Problem to solve: Return a copy of each line in the listing that includes the word "filter".
++++ Data records
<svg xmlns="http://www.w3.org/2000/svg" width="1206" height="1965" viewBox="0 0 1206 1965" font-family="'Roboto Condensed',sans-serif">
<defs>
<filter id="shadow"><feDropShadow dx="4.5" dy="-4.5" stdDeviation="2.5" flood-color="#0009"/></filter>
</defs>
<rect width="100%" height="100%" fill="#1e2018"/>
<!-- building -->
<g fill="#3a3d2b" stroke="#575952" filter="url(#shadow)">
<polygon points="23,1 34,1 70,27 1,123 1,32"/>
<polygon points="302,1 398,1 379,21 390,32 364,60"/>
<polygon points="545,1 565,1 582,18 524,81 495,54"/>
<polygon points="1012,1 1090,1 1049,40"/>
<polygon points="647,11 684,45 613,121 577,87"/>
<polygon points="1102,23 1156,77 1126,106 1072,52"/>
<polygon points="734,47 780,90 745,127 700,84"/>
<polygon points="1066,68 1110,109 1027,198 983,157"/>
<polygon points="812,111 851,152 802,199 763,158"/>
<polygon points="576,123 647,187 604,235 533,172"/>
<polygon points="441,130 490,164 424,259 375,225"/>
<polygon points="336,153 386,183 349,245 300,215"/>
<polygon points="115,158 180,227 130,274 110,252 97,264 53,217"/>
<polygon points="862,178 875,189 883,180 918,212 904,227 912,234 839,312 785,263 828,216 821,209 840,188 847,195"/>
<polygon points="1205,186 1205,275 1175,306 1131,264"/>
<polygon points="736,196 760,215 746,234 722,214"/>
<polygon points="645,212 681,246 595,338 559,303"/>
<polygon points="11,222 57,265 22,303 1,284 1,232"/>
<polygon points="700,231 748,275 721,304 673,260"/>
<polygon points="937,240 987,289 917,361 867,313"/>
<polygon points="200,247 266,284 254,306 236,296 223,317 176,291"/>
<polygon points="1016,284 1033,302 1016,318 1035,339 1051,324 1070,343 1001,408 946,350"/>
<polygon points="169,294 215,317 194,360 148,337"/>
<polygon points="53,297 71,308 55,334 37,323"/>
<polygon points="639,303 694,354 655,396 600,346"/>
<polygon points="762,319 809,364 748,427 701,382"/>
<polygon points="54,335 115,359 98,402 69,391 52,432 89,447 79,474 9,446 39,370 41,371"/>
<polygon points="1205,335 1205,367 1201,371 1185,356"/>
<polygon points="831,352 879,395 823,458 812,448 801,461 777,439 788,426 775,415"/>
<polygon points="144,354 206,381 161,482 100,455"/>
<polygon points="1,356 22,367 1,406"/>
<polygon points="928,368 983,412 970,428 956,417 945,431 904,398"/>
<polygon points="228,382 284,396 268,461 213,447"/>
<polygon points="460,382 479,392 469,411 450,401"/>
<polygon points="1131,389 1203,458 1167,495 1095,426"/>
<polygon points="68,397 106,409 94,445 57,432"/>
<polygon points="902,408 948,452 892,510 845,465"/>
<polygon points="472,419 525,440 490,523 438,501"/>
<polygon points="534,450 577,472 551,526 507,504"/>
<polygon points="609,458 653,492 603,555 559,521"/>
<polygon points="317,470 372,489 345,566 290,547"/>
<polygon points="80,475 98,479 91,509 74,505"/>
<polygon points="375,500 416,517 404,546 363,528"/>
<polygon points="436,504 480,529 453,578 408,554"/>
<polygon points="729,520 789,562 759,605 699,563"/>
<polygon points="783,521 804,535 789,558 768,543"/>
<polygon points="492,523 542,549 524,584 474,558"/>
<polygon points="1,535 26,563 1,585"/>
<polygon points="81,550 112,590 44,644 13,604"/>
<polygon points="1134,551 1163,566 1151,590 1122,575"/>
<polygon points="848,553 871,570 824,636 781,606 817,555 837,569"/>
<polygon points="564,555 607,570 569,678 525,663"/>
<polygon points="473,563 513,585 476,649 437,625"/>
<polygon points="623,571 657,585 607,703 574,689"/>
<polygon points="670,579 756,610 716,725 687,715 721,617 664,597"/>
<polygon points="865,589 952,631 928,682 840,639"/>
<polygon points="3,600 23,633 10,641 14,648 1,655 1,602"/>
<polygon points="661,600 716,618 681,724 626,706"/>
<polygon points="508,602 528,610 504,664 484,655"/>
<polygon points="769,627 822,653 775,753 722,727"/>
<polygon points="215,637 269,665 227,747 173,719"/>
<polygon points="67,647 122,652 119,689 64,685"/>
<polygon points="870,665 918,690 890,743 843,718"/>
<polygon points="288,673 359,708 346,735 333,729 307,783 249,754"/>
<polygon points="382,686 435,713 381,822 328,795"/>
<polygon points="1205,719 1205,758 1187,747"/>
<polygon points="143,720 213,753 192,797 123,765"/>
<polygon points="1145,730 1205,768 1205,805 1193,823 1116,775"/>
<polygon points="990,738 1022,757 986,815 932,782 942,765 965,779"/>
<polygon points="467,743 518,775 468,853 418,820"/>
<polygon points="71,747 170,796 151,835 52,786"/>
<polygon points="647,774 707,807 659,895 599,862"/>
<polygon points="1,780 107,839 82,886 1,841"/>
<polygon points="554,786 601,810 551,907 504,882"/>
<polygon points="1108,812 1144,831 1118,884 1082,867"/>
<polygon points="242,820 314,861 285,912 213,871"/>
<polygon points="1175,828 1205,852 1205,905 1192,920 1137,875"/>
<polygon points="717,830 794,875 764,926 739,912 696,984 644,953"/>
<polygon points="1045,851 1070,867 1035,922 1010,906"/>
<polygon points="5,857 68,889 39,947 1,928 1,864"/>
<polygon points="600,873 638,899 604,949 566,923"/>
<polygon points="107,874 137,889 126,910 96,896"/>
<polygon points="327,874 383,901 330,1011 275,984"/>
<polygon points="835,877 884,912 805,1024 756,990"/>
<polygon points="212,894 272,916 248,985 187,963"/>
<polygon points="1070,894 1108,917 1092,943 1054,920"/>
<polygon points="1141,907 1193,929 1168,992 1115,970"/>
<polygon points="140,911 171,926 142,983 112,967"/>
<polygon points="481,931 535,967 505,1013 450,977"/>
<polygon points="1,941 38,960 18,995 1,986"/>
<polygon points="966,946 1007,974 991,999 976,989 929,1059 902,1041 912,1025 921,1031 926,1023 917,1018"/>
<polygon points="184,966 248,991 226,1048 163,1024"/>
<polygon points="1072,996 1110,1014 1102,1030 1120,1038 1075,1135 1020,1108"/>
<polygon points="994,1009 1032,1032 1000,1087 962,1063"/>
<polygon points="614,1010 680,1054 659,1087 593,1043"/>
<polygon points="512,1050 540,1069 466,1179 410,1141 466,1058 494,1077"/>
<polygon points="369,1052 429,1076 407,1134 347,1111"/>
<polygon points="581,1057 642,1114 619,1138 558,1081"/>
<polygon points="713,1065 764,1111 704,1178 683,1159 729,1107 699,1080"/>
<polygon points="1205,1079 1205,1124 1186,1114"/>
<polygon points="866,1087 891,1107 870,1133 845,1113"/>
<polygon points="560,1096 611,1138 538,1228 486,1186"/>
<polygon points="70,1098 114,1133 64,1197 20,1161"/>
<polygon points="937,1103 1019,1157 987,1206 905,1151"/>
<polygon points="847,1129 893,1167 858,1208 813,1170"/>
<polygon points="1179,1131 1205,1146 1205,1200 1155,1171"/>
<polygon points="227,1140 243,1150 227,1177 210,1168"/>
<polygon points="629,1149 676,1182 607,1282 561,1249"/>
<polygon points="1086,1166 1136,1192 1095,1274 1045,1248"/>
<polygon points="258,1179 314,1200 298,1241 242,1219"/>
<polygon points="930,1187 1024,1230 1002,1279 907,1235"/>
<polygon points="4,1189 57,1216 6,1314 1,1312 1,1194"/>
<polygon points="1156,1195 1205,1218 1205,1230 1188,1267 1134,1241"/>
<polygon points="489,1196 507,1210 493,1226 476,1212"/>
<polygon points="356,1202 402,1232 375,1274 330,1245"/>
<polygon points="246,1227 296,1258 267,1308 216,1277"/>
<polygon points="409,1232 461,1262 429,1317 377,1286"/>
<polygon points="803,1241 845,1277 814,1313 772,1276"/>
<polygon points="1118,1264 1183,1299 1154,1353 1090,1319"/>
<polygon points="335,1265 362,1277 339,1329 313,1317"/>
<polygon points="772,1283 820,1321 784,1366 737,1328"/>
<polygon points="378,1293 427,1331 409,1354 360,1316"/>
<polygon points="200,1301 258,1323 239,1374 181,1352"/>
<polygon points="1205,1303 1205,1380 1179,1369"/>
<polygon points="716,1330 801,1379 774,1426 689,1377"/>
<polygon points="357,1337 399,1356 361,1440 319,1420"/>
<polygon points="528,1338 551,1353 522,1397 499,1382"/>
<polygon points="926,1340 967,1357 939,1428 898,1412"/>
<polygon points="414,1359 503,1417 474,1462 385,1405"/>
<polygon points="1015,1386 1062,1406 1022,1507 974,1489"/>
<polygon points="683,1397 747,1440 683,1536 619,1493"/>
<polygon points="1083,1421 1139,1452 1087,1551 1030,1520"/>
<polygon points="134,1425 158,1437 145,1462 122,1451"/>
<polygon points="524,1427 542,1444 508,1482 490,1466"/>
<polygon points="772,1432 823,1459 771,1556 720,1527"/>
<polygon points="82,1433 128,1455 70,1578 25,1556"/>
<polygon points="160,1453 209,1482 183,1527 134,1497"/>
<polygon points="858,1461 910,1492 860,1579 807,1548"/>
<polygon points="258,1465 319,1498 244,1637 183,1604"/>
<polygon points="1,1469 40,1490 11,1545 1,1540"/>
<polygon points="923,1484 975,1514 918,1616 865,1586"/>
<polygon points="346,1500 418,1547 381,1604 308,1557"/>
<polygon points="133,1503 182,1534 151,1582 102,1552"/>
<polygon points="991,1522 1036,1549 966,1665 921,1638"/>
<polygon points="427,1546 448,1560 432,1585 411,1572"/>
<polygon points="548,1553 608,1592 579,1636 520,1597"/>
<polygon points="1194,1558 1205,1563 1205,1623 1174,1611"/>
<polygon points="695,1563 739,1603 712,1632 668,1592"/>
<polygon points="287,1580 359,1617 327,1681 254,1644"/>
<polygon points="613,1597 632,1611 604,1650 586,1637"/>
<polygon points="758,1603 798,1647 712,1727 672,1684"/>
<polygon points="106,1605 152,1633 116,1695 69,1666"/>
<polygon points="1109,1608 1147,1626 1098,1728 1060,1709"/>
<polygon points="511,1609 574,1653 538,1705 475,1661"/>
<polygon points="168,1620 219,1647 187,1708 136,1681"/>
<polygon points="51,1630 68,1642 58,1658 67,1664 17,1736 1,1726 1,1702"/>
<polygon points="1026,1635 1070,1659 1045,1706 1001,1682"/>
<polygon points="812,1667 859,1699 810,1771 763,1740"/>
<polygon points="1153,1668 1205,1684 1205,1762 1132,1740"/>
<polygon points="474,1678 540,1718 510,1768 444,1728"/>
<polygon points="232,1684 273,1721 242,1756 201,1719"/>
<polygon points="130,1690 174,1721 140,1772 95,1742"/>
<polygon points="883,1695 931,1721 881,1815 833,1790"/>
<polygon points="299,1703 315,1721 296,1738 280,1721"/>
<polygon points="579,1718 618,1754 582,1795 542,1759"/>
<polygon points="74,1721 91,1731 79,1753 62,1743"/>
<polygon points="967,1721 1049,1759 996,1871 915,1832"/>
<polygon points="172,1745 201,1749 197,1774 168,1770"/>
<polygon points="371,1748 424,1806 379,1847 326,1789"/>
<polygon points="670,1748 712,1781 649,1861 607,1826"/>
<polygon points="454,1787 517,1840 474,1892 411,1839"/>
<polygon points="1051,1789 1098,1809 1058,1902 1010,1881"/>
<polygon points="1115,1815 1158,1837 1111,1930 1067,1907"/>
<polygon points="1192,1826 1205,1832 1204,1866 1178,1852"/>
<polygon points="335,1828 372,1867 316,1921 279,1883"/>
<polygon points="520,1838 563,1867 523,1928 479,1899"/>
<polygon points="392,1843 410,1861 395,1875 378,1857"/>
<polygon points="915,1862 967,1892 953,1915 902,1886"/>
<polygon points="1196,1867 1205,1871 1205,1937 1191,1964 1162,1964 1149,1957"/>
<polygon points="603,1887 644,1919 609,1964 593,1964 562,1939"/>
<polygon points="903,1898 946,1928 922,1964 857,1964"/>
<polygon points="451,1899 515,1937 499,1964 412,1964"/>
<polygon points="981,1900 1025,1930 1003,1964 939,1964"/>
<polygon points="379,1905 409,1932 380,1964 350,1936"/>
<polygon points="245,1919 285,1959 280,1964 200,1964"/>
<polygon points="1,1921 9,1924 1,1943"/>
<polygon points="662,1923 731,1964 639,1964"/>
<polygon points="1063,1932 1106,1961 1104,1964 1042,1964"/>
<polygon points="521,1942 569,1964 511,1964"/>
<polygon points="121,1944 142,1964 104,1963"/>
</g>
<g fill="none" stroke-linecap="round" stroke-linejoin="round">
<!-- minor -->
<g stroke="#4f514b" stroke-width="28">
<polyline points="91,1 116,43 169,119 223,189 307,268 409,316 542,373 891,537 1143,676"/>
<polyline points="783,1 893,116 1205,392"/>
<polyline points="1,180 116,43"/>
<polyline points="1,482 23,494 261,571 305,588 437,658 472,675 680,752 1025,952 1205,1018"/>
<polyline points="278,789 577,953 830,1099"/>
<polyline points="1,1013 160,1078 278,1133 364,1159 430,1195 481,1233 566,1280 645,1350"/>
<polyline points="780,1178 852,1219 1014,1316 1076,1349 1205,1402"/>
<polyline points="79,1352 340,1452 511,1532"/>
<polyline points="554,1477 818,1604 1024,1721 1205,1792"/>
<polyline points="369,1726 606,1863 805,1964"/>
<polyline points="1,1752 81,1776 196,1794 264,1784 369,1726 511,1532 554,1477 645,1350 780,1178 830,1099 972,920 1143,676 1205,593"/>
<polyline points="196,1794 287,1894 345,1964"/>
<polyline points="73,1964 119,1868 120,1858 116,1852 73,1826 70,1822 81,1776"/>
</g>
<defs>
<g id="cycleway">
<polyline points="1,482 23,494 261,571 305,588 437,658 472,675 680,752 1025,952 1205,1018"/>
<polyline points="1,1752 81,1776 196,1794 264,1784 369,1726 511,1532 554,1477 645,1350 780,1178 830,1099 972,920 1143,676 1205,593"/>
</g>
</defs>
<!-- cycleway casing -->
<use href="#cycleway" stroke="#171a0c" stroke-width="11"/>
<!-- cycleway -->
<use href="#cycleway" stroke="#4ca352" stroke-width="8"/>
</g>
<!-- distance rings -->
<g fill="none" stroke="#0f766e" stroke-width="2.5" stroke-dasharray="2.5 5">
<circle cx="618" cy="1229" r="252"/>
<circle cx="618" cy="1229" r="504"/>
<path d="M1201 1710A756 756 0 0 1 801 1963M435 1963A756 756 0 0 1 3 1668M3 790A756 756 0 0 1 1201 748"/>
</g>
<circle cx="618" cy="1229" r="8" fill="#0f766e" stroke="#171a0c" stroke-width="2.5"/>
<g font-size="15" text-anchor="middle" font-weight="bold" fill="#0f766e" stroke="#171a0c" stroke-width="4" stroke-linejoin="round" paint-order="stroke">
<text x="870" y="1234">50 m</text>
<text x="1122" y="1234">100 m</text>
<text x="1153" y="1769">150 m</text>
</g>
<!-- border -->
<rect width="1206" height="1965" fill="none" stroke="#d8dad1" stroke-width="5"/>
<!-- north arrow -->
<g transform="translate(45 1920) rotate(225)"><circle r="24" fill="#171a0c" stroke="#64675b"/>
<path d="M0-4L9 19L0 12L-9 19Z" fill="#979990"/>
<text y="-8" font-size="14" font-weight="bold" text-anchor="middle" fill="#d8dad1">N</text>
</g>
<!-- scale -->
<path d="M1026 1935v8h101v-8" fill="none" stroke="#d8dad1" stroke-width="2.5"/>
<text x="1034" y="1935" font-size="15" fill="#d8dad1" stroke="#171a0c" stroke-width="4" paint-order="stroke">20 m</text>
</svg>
++++++++
Solution to this exercise:
<filter id="shadow"><feDropShadow dx="4.5" dy="-4.5" stdDeviation="2.5" flood-color="#0009"/></filter>
<g fill="#3a3d2b" stroke="#575952" filter="url(#shadow)">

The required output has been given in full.